Opsluiting in een kist
De verdachte en de medeverdachte hebben zich ten opzichte van hun achtjarige zoontje schuldig gemaakt aan – kort gezegd – mishandeling, vrijheidsberoving en verwaarlozing. Onder meer sloten zij hem ’s nachts op in een kist in de voortent van hun caravan. Hierdoor had hij geen toegang tot sanitaire voorzieningen, waardoor het voorkwam dat hij in zijn eigen urine en ontlasting kwam te liggen. Ook leed hij aan ondervoeding doordat zijn ouders hem straften door hem geen avondeten te geven. Verder werd hij vastgebonden met tiewraps en werd nagelaten medische zorg te zoeken.

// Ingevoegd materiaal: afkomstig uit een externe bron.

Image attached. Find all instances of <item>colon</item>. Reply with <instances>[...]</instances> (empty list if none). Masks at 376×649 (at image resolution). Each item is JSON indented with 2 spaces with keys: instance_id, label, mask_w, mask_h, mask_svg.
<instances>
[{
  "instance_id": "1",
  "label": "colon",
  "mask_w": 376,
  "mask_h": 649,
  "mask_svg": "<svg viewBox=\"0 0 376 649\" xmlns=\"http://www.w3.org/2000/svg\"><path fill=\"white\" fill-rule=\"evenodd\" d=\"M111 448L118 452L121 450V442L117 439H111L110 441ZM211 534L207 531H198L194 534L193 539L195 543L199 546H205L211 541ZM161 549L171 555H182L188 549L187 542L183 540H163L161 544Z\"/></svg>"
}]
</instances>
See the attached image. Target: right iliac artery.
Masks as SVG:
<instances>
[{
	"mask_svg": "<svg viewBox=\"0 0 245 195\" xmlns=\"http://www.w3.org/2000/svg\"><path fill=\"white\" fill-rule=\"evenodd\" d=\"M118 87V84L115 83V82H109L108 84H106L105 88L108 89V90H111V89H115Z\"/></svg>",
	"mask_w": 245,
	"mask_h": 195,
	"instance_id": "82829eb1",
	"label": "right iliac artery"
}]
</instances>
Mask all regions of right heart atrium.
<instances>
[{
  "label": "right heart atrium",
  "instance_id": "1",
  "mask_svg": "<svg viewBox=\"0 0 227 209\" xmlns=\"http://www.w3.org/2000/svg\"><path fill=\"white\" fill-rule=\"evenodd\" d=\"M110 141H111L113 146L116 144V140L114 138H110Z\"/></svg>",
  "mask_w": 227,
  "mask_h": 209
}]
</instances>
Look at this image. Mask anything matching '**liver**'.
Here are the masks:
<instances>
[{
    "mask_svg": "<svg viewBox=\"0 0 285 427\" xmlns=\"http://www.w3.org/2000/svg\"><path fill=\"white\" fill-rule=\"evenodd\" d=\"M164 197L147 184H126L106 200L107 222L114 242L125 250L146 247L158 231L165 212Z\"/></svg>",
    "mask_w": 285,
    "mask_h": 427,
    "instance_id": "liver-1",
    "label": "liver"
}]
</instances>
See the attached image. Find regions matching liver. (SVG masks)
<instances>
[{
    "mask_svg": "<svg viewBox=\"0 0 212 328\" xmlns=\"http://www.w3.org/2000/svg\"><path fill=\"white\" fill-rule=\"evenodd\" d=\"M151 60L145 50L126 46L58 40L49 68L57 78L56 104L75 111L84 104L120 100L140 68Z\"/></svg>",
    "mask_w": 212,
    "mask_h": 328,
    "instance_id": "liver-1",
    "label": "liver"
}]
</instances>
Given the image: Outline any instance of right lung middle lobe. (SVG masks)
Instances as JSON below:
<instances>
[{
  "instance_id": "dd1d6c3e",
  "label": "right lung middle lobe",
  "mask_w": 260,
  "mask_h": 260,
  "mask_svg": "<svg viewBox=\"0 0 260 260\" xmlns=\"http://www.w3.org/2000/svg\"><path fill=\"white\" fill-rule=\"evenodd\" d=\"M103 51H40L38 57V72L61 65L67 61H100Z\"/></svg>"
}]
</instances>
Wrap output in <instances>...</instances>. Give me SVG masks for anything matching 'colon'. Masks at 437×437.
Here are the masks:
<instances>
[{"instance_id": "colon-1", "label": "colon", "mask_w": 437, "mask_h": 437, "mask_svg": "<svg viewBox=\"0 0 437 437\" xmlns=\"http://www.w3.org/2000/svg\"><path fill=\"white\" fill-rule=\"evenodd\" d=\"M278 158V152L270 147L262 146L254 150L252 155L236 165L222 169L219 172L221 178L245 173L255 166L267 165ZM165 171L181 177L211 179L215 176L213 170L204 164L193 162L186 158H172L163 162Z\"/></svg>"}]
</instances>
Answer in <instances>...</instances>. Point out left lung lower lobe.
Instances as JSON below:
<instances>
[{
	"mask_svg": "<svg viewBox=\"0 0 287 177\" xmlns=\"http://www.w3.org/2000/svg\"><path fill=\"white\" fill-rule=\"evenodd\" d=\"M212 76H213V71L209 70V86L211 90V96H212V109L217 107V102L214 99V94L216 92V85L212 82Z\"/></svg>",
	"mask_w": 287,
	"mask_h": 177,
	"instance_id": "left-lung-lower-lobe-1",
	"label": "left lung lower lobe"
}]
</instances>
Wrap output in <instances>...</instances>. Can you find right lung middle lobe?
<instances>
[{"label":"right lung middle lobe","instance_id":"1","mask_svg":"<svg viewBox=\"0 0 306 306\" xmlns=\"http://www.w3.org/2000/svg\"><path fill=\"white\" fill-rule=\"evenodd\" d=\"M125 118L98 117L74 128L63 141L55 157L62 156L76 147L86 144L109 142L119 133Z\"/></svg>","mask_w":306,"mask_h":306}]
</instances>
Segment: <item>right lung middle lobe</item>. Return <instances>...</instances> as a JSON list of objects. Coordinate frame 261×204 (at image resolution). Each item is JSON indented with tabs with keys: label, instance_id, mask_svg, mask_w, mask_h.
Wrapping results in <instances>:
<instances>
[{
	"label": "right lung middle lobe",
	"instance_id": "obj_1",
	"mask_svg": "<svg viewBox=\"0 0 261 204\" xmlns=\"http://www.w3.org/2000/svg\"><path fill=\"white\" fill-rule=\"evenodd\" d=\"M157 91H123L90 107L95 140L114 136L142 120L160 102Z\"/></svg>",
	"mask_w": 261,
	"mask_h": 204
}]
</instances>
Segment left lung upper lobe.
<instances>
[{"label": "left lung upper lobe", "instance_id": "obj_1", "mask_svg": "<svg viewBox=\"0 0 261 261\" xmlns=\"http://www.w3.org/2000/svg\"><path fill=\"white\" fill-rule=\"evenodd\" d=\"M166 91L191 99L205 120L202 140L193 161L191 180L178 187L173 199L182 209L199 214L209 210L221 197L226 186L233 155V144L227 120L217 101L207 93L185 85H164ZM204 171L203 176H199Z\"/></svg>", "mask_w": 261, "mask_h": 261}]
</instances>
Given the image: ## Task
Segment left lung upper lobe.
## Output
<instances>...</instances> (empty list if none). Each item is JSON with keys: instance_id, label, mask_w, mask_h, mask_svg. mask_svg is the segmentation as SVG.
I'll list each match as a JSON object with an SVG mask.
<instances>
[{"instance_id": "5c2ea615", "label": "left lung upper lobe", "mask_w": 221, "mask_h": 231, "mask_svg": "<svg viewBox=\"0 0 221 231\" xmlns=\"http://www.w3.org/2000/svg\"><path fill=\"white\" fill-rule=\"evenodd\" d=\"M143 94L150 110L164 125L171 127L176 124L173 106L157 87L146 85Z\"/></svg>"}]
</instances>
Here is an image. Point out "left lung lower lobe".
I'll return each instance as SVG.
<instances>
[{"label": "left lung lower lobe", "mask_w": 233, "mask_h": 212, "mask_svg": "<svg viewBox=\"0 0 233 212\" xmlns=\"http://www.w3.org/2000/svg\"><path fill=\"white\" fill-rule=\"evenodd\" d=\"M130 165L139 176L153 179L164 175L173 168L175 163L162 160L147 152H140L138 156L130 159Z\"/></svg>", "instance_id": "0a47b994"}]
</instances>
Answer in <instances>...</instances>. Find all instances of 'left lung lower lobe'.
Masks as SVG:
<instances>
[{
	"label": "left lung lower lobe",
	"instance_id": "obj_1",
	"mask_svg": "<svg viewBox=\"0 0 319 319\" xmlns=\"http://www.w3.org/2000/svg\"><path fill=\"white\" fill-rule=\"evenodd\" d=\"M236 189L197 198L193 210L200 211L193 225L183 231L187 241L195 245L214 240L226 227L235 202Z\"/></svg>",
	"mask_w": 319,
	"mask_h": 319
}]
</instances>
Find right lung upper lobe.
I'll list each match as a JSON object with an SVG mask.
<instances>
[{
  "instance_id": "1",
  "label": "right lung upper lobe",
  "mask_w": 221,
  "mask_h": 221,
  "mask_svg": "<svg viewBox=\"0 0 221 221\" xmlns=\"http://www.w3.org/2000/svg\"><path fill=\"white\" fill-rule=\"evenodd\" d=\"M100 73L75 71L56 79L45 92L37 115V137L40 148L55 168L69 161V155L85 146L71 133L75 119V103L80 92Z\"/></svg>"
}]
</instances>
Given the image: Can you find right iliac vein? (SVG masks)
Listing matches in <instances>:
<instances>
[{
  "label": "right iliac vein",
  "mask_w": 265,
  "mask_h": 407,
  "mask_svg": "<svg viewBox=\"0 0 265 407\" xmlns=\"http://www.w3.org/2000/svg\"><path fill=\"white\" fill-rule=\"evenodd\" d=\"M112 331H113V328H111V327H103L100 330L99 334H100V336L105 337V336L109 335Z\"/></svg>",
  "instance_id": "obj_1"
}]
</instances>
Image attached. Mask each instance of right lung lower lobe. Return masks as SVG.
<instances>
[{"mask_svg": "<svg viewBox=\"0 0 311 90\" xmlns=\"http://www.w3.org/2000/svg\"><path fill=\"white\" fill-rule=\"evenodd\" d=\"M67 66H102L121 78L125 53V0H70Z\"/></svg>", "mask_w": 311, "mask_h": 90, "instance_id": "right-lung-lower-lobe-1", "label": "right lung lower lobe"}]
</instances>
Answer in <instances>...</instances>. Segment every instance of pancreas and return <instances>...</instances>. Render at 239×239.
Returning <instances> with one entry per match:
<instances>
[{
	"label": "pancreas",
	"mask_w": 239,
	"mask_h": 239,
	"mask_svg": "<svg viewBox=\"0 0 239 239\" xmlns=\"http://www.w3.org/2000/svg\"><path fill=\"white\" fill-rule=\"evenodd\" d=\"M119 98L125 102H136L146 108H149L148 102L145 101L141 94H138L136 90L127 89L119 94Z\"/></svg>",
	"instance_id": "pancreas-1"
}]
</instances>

Zwaardere straf dan in eerste aanleg
De rechtbank had de verdachte in eerste aanleg veroordeeld tot een gevangenisstraf voor de duur van drie jaar. Het openbaar ministerie vond dit onvoldoende en ging in hoger beroep. Ook het hof heeft geoordeeld dat met de straf van de rechtbank geen recht wordt gedaan aan de ernst van de bewezen verklaarde misdrijven. Daarbij speelt een rol dat het hof is uitgegaan van een ruimere pleegperiode dan de rechtbank. Net als de rechtbank heeft het hof als strafverzwarende omstandigheid in aanmerking genomen dat de verdachte in Duitsland al een gevangenisstraf van 2,5 jaar had uitgezeten voor vergelijkbare misdrijven tegen een ander minderjarig kind.